You want to eliminate as many of these expensive mathematical calculations as possible. Or perhaps you just want to see if two objects will affect each other anytime soon. There are a couple things we need to know about the objects in order to quickly make the determination if we want to check them. We might be currently checking collisions on objects that will never touch each other. Each time we can eliminate a future check it is can save us from wasting a check. Although not as big of a problem with modern day graphics if you use the GPU for rendering. Still it will help update cycles which that we run on the CPU and anything that is still prone to bottlenecks.

There may also be other areas where you want to quickly find all objects close or nearby each other. I plan to cover some partitioning strategies in the future that will help eliminate massive amounts of loops from being necessary.

The Math

We want to determine if two objects are close to each other. We need to at least have a radius around the objects in order to calculate whether or not they are within another objects radius. So we use the distance between the two objects which is calculated as

// SquareRootCalculator
double d = Math.sqrt( Math.pow(object1.x - object2.x, 2) + Math.pow(object1.y - object2.y,2));

We can improve the speed of this a little bit by short-cutting the math and applying some variables.

// SingleDiffCalculator
double diffX = object1.x - object2.x;
double diffY = object1.y - object2.y;
double distSquared = diffX * diffX + diffY * diffY;

No Math routine calls and eliminate the need to calculate difference twice.
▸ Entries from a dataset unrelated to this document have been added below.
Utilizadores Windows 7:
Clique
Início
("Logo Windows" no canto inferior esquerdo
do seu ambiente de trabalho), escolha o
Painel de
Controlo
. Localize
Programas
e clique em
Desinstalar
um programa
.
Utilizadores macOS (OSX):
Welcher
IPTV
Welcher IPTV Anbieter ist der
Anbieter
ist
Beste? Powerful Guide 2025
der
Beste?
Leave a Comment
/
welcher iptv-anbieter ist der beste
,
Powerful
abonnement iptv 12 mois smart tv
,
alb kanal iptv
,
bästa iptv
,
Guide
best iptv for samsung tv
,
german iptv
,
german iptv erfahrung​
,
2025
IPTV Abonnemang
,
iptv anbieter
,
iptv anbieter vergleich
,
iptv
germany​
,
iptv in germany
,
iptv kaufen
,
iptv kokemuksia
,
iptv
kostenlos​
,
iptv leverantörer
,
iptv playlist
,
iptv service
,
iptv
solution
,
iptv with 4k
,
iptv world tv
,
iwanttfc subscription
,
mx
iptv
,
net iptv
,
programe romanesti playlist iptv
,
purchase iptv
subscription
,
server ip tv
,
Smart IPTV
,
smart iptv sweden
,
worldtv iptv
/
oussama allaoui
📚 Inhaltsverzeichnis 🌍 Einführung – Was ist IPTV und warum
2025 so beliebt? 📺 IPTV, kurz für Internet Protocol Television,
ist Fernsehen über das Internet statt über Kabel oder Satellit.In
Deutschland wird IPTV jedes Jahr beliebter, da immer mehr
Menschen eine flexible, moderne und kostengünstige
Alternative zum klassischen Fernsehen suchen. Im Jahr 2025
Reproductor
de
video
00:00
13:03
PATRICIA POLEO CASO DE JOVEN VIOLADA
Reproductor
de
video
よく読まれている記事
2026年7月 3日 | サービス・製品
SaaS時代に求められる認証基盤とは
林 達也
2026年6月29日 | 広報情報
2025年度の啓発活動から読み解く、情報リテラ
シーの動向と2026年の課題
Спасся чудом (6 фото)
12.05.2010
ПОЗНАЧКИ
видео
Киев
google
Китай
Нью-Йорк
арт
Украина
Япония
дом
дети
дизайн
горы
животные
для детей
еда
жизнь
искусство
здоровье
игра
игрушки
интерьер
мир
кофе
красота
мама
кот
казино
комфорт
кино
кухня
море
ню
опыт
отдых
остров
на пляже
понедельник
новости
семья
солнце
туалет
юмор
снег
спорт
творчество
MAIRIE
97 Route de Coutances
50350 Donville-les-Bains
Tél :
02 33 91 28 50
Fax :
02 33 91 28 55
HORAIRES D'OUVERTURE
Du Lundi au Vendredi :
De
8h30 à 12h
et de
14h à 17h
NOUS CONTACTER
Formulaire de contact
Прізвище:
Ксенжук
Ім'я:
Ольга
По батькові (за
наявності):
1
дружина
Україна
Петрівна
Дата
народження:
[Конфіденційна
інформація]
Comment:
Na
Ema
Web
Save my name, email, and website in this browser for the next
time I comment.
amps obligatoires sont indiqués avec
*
Although the compiler and JIT may not use a register for diffX and diffY they may instead decide to use the stack which is less optimal but probably negligent difference in performance. You can expand it out to be a long equation.

// DirectFromObjectsCalculator
double distSquared = (object1.x - object2.x) * (object1.x - object2.x) + (object1.y - object2.y) * (object1.y - object2.y);

And because I like to take things farther than they need to be here accessing the x and y variables may not be efficient enough since the objects were probably allocated on the heap and may not be in cpu cache lets force them to be put on the stack which is probably in cache still.

// DirectFromStackCalculator
double ox1 = object1.x;
double oy1 = object1.y;
double ox2 = object2.x;
double oy2 = object2.y;
double distSquared = (ox1-ox2) * (ox1-ox2) + (oy1-oy2) * (oy1-oy2);

Because I like to be thorough lets see if that matters at all lets put them into a utility class and use a Unit Test and get some output. And lets do it in an object oriented way.

Ok so there was not much of a difference or enough to be noticable between methods.

283 ms for 10000000 using DirectFromObjectsCalculator
263 ms for 10000000 using DirectFromStackCalculator
283 ms for 10000000 using SingleDiffCalculator
268 ms for 10000000 using MathCalculator
304 ms for 10000000 using SquareRootCalculator

Another run:

336 ms for 12000000 using DirectFromObjectsCalculator
347 ms for 12000000 using DirectFromStackCalculator
391 ms for 12000000 using SingleDiffCalculator
394 ms for 12000000 using MathCalculator
409 ms for 12000000 using SquareRootCalculator

These results did not change much on repeated runs and varied a bit between winners the only obvious looser was the SquareRootCalculator obviously.

So no need to go drastically changing your coding style use variables if you want to clean things up. Doing temporary calculations like the SingleDiffCalculator.

If you would like to fiddle with the code then you can find it here.


The Check

So the final piece which I should have mentioned before going into all that testing above, is the comparison of against the radius.

The calculation returns the squared distance so we need to see if the square of the distance from the objects centers is less than the square of the sum of the radii.

Something like

double radiusSquared = Math.pow(object1.radius + object2.radius, 2);
if(distSquared < radiusSquared) {
  // objects could be colliding
}else{
  // objects not colliding
}

That should be about it. Hopefully I will get some time to back fill that repo with examples from earlier snippets I posted.